### [About this exercise]
For the entries that follow, restate word for word the line containing "Medicine where he received his medical degree", the line containing "obstetrical care, empowering", and every line that lies between them.
[[ Records open ]]
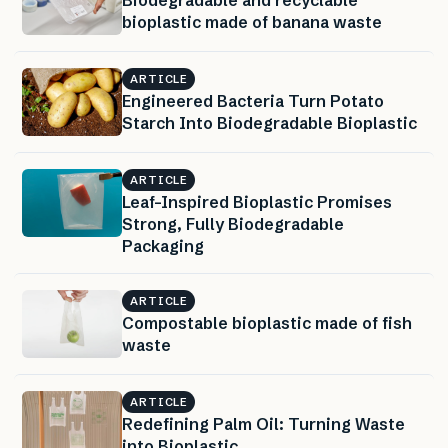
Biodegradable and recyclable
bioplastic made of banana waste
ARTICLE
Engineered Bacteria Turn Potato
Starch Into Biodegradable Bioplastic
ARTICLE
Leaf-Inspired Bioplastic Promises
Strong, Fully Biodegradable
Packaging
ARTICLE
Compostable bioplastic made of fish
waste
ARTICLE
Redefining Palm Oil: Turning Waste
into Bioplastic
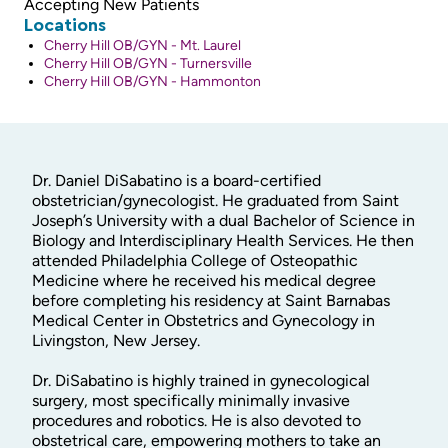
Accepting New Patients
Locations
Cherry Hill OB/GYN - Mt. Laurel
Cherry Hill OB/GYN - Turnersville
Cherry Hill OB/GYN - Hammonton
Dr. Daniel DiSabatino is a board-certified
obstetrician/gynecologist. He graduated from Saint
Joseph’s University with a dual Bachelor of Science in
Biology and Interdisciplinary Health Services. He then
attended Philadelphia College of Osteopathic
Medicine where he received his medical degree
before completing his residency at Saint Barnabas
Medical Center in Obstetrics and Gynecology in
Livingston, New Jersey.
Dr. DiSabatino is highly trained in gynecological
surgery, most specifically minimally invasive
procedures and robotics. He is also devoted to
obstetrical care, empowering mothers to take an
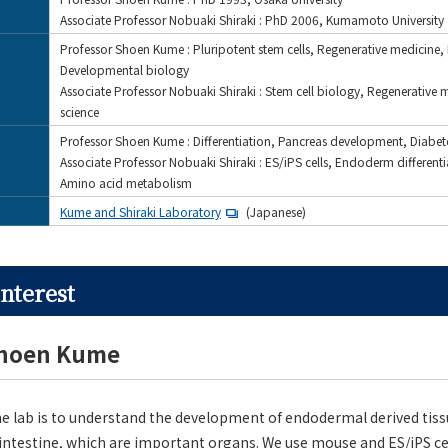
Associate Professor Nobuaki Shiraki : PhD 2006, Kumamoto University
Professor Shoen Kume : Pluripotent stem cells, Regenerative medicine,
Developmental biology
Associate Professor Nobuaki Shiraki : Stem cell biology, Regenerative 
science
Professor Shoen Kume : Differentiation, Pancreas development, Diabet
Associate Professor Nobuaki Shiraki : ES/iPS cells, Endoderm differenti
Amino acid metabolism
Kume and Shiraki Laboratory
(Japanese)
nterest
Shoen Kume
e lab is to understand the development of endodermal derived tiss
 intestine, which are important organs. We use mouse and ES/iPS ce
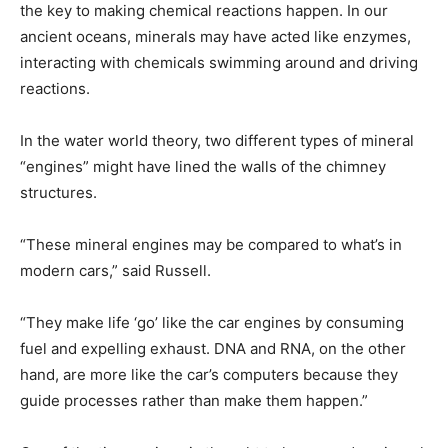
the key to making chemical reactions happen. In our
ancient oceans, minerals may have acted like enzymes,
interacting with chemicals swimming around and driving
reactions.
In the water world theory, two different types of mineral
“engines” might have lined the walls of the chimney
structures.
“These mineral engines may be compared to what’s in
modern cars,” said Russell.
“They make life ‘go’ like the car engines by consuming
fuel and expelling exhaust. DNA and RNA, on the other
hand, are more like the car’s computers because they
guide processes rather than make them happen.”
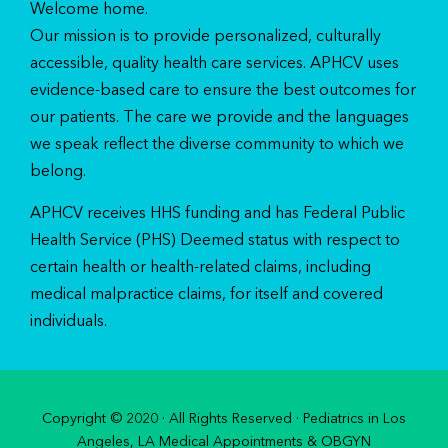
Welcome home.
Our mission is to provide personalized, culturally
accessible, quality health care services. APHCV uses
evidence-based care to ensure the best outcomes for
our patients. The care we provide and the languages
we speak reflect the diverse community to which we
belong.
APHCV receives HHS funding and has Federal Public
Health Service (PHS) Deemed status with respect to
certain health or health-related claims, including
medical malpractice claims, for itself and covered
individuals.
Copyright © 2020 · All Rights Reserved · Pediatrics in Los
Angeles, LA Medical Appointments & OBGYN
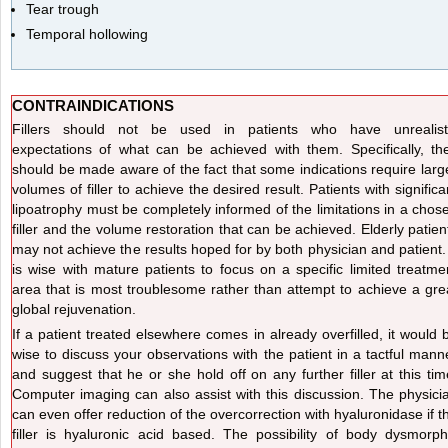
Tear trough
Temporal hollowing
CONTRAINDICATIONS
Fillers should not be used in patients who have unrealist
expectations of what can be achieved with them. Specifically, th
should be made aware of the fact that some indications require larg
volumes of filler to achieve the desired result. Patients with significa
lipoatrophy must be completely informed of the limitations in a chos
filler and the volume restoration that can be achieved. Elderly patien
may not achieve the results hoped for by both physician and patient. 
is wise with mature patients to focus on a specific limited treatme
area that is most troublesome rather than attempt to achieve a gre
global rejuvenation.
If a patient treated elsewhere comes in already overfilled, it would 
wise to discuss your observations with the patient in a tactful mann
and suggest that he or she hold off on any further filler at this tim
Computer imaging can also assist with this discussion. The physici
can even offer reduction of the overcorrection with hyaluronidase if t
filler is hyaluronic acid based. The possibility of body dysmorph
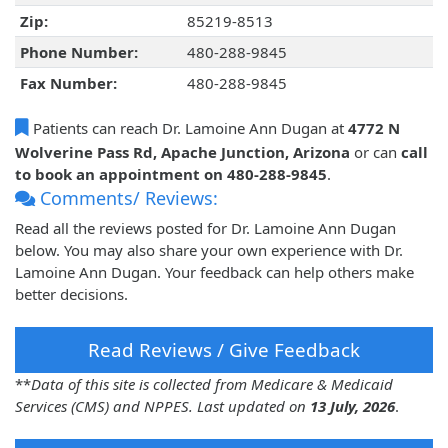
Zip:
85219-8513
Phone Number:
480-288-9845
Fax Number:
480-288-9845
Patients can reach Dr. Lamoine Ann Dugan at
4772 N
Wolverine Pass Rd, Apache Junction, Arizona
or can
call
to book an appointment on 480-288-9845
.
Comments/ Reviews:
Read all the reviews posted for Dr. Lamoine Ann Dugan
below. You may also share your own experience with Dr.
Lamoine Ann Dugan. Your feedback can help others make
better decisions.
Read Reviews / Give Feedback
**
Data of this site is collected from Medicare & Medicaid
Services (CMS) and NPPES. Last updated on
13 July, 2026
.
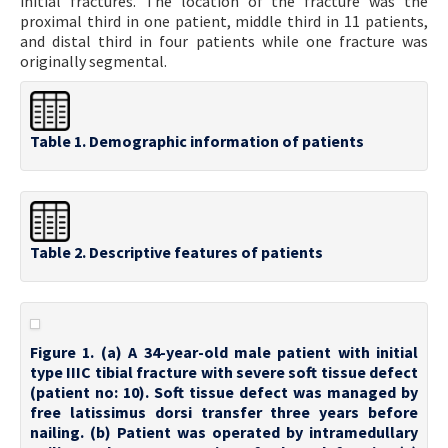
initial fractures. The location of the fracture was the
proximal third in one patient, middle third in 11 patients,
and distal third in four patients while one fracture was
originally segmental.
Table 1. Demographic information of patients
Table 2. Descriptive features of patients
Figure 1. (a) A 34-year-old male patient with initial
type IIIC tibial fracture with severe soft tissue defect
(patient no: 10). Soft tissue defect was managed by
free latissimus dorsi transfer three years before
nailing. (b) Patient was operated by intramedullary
[[ Records closed ]]
### [Task response]
Medicine where he received his medical degree
before completing his residency at Saint Barnabas
Medical Center in Obstetrics and Gynecology in
Livingston, New Jersey.
Dr. DiSabatino is highly trained in gynecological
surgery, most specifically minimally invasive
procedures and robotics. He is also devoted to
obstetrical care, empowering mothers to take an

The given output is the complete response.